In Europe, major indexes mostly declined, with the DAX adding 0.03%, the STOXX 50 dropping 0.5% and the FTSE shedding 0.25% near the end of the trading day.
Germany and France are pushing Greece to accept even greater austerity measures in order to get the next round of $170 Billion in bailout money that the country needs by March 20th to satisfy debt coming due, but Greek continued its infighting and postponed any decision until Tuesday, another delay, like so many delays before.
Ms. Merkel is reaching the end of her rope, apparently, as she and Sarkozy added a new demand that Greece needs to establish an escrow account to pay interest to its creditors while, at the same time, she said she wants to get the deal done.

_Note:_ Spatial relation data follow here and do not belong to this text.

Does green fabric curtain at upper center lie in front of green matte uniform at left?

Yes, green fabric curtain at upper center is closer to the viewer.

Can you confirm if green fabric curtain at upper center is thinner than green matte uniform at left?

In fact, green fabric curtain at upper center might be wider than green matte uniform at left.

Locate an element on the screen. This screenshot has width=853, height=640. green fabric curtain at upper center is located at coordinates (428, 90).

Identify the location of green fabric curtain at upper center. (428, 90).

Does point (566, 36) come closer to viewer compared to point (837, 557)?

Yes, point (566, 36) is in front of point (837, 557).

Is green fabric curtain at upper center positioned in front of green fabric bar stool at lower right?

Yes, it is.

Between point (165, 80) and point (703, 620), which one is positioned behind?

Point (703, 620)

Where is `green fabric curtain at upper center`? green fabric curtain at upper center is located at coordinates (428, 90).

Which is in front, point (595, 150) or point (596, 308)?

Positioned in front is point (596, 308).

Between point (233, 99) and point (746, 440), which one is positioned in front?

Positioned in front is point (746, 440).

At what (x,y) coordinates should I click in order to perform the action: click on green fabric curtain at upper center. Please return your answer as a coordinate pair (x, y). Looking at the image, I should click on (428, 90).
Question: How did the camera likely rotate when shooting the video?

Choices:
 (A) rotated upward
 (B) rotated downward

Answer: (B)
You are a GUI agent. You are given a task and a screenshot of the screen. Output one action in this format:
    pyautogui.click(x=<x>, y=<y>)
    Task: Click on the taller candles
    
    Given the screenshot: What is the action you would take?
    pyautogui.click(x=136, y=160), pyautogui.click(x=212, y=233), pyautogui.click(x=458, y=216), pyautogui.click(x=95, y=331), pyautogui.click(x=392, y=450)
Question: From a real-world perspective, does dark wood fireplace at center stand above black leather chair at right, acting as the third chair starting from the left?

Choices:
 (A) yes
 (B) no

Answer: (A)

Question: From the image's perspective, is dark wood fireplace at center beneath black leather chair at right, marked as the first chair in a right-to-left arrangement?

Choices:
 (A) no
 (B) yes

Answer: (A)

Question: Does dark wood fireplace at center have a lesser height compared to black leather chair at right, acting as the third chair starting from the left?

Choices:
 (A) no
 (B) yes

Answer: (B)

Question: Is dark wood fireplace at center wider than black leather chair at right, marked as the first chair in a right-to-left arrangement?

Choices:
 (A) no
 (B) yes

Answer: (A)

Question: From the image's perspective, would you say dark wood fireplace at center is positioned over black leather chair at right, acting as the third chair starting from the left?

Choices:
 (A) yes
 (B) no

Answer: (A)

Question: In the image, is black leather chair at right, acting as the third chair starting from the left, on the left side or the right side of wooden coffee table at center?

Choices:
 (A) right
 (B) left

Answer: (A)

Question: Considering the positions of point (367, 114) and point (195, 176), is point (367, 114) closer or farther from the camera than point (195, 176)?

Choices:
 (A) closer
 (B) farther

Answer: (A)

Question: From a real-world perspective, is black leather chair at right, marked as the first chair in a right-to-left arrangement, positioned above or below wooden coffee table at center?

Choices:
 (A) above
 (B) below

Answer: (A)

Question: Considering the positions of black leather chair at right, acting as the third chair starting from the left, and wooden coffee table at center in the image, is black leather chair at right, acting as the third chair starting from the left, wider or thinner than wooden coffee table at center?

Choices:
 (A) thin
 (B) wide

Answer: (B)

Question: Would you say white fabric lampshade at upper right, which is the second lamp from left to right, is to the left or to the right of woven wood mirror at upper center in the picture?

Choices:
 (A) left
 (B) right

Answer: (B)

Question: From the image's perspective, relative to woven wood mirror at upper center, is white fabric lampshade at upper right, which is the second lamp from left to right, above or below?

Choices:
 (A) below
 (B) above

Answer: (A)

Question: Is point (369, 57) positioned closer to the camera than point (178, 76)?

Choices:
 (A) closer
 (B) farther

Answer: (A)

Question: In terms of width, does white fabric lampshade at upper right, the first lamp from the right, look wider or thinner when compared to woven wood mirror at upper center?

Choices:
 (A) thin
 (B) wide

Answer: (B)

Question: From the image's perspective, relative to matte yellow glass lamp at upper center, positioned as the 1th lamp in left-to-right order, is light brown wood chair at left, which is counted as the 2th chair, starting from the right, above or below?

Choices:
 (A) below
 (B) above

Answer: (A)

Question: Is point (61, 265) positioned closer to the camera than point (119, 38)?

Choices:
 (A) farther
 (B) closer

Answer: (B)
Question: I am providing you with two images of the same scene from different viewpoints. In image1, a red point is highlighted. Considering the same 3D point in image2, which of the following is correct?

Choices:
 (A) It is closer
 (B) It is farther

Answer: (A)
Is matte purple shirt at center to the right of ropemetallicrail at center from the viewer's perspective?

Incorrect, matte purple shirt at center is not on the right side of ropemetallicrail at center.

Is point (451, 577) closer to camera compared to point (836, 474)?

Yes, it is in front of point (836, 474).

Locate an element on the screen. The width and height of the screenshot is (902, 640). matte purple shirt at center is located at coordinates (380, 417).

Greek banks apparently believe they can get the deal done and get recapitalized as the sector rallied while the Euro fell.
Strikes continue in Greece in protest of the cuts that have already happened and those that are planned, and so no one seems happy in Europe today.
Bottom line: Another “deadline” has come and gone with no resolution to the festering Greek debt crisis. It should be clear to everyone by now that, after two years, Greece apparently does not have the leadership or national will to take the bitter medicine necessary to right their economic ship and stay in the Euro. As they lurch towards a chaotic default with potentially disastrous consequences for the whole world, global markets react mildly, seemingly in denial that the “unthinkable” might soon become the unavoidable.